§ **Task details**
Each entry is to be repeated word for word, and the images are to be dropped.

*** Extracted information ***

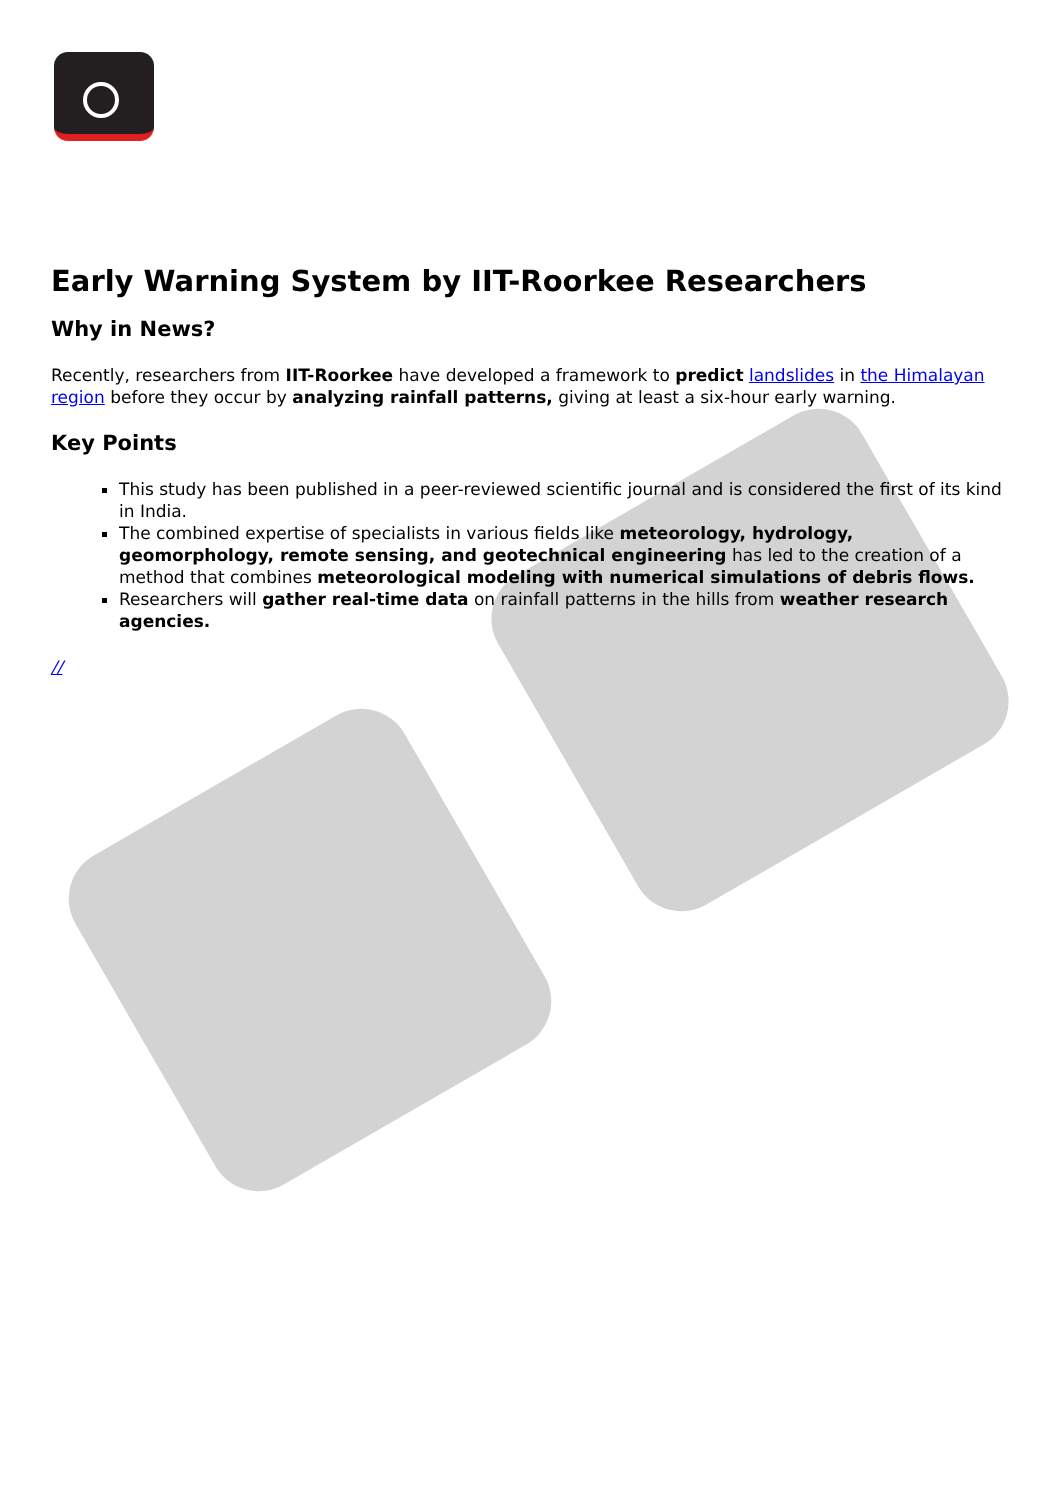Early Warning System by IIT-Roorkee Researchers
Why in News?
Recently, researchers from IIT-Roorkee have developed a framework to predict landslides in the Himalayan region before they occur by analyzing rainfall patterns, giving at least a six-hour early warning.
Key Points
This study has been published in a peer-reviewed scientific journal and is considered the first of its kind in India.
The combined expertise of specialists in various fields like meteorology, hydrology, geomorphology, remote sensing, and geotechnical engineering has led to the creation of a method that combines meteorological modeling with numerical simulations of debris flows.
Researchers will gather real-time data on rainfall patterns in the hills from weather research agencies.
//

*** End of Extracted information ***

§ **Response to this exercise**
Early Warning System by IIT-Roorkee Researchers
Why in News?
Recently, researchers from IIT-Roorkee have developed a framework to predict landslides in the Himalayan region before they occur by analyzing rainfall patterns, giving at least a six-hour early warning.
Key Points
This study has been published in a peer-reviewed scientific journal and is considered the first of its kind in India.
The combined expertise of specialists in various fields like meteorology, hydrology, geomorphology, remote sensing, and geotechnical engineering has led to the creation of a method that combines meteorological modeling with numerical simulations of debris flows.
Researchers will gather real-time data on rainfall patterns in the hills from weather research agencies.
//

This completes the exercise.